Lo único rescatable de esa súbita caída al vacío fue que apenas duró un suspiro, y enseguida volví a reconocer la situación. La avenida del Ferrocarril. El desayunadero. La otra Paula. Su discurso en clave de reproche. Yo mismo en clave de ruedas. Lo que más me disgustó, sin embargo, fue ver que a esas alturas del desayuno Paula me miraba como a una porcelana que acaba de romperse en mil pedazos contra el suelo. Una mirada tan gélida y concluyente que ya no supe ni cómo sentarme, ni cómo moverme, ni cómo respirar, ni cómo mirar. Además, para mi propia perdición, no se me ocurrió nada más original que tratar de deshacer el instante de la manera más obvia. Como quien cambia de canal, arrastrando todos los programas anteriores a los confines de la memoria. Digo esto porque en un simple movimiento reflejo levanté de nuevo el periódico y me puse a leer los deportes. Pasé una página en la que Medellín había ganado, otra en la que Nacional había perdido y otra en la que Envigado había vendido un jugador a un equipo de la liga inglesa, como si matara el tiempo en soledad, y Paula ni siquiera estuviera pintada en la pared.

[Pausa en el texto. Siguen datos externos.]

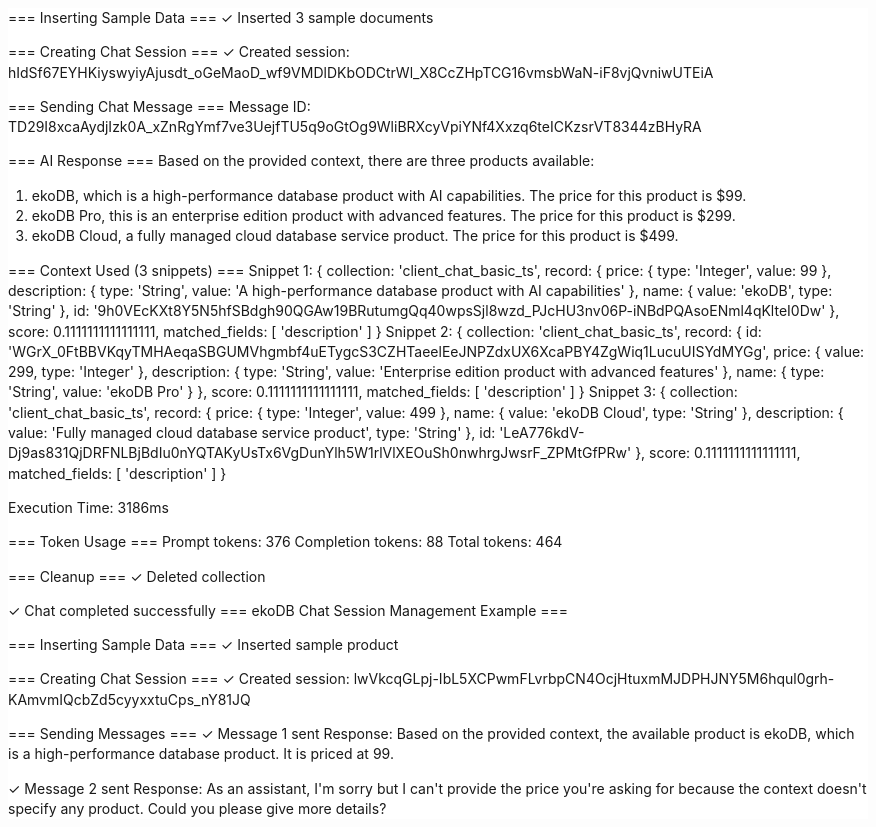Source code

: === Inserting Sample Data === ✓ Inserted 3 sample documents

=== Creating Chat Session === ✓ Created session:
hIdSf67EYHKiyswyiyAjusdt_oGeMaoD_wf9VMDlDKbODCtrWl_X8CcZHpTCG16vmsbWaN-iF8vjQvniwUTEiA

=== Sending Chat Message === Message ID:
TD29I8xcaAydjIzk0A_xZnRgYmf7ve3UejfTU5q9oGtOg9WliBRXcyVpiYNf4Xxzq6teICKzsrVT8344zBHyRA

=== AI Response === Based on the provided context, there are three products
available:

1. ekoDB, which is a high-performance database product with AI capabilities. The
   price for this product is $99.
2. ekoDB Pro, this is an enterprise edition product with advanced features. The
   price for this product is $299.
3. ekoDB Cloud, a fully managed cloud database service product. The price for
   this product is $499.

=== Context Used (3 snippets) === Snippet 1: { collection:
'client_chat_basic_ts', record: { price: { type: 'Integer', value: 99 },
description: { type: 'String', value: 'A high-performance database product with
AI capabilities' }, name: { value: 'ekoDB', type: 'String' }, id:
'9h0VEcKXt8Y5N5hfSBdgh90QGAw19BRutumgQq40wpsSjl8wzd_PJcHU3nv06P-iNBdPQAsoENml4qKlteI0Dw'
}, score: 0.1111111111111111, matched_fields: [ 'description' ] } Snippet 2: {
collection: 'client_chat_basic_ts', record: { id:
'WGrX_0FtBBVKqyTMHAeqaSBGUMVhgmbf4uETygcS3CZHTaeelEeJNPZdxUX6XcaPBY4ZgWiq1LucuUISYdMYGg',
price: { value: 299, type: 'Integer' }, description: { type: 'String', value:
'Enterprise edition product with advanced features' }, name: { type: 'String',
value: 'ekoDB Pro' } }, score: 0.1111111111111111, matched_fields: [
'description' ] } Snippet 3: { collection: 'client_chat_basic_ts', record: {
price: { type: 'Integer', value: 499 }, name: { value: 'ekoDB Cloud', type:
'String' }, description: { value: 'Fully managed cloud database service
product', type: 'String' }, id:
'LeA776kdV-Dj9as831QjDRFNLBjBdIu0nYQTAKyUsTx6VgDunYlh5W1rlVlXEOuSh0nwhrgJwsrF_ZPMtGfPRw'
}, score: 0.1111111111111111, matched_fields: [ 'description' ] }

Execution Time: 3186ms

=== Token Usage === Prompt tokens: 376 Completion tokens: 88 Total tokens: 464

=== Cleanup === ✓ Deleted collection

✓ Chat completed successfully === ekoDB Chat Session Management Example ===

=== Inserting Sample Data === ✓ Inserted sample product

=== Creating Chat Session === ✓ Created session:
lwVkcqGLpj-IbL5XCPwmFLvrbpCN4OcjHtuxmMJDPHJNY5M6hqul0grh-KAmvmIQcbZd5cyyxxtuCps_nY81JQ

=== Sending Messages === ✓ Message 1 sent Response: Based on the provided
context, the available product is ekoDB, which is a high-performance database
product. It is priced at 99.

✓ Message 2 sent Response: As an assistant, I'm sorry but I can't provide the
price you're asking for because the context doesn't specify any product. Could
you please give more details?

Unos segundos después, mis brazos bajaron el periódico y regresé de inmediato al canal de Paula. Traté de mirarla como si nada hubiera pasado y noté que me observaba con expresión crispada. Como si acabara de convertirme en insecto delante de ella y mis alas empezaran a incomodarle. Su reacción no me afectó en lo más mínimo. Al menos no para mal. Tanto así que, de un instante a otro, la vida surgió ante mí como un lienzo en blanco y supe con total claridad que ya no había nada más que decir entre nosotros. Éramos solo dos extraños que vagaban por ahí, empeñados en representar sus papeles de otra época, en seguir un diálogo planeado con descuido, en sostener dramas anacrónicos, gestos desgastados, volutas hechas de recuerdo. Todo me llegó de golpe. En una certeza inusual. Tajante. Definitiva. Una fabulosa revelación que sintetizó cada uno de los instantes pasados, presentes y futuros. De ahí en adelante, el tiempo lució como una gran llanura por la que podía caminar a mi antojo.